---------- MATERIAL FOR THIS EXERCISE ----------

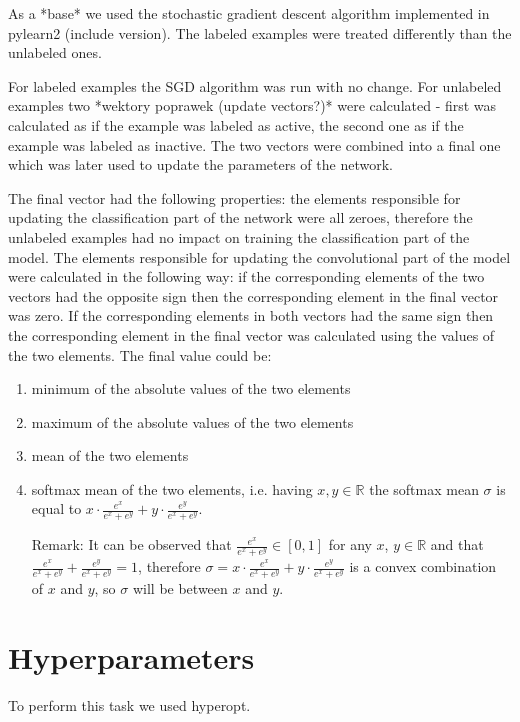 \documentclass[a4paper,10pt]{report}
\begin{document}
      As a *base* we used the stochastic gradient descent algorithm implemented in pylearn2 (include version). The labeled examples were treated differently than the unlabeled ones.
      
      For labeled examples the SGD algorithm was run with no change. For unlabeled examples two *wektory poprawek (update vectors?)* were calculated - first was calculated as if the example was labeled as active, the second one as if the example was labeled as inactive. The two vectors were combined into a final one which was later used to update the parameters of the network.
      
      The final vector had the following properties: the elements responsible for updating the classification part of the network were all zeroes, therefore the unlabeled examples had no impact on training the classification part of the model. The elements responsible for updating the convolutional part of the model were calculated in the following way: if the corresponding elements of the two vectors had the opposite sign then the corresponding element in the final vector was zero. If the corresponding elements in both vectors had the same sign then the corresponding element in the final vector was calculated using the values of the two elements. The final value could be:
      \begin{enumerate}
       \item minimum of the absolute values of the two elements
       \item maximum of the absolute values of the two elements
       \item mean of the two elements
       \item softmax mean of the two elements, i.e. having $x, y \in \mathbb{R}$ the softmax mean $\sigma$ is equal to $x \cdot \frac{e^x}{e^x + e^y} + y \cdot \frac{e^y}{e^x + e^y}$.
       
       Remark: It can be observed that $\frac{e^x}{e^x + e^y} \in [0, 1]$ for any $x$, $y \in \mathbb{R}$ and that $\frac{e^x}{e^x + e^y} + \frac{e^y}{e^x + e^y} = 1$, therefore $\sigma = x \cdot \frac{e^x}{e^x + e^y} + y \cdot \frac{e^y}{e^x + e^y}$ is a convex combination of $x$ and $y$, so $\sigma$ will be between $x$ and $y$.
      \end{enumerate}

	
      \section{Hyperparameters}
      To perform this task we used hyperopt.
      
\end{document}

----------

▶ _TASK DETAILS_:
In the listing above, which lines include the string "network"? Return every one of them.

▶ _YOUR RESPONSE_:
      For labeled examples the SGD algorithm was run with no change. For unlabeled examples two *wektory poprawek (update vectors?)* were calculated - first was calculated as if the example was labeled as active, the second one as if the example was labeled as inactive. The two vectors were combined into a final one which was later used to update the parameters of the network.
      The final vector had the following properties: the elements responsible for updating the classification part of the network were all zeroes, therefore the unlabeled examples had no impact on training the classification part of the model. The elements responsible for updating the convolutional part of the model were calculated in the following way: if the corresponding elements of the two vectors had the opposite sign then the corresponding element in the final vector was zero. If the corresponding elements in both vectors had the same sign then the corresponding element in the final vector was calculated using the values of the two elements. The final value could be:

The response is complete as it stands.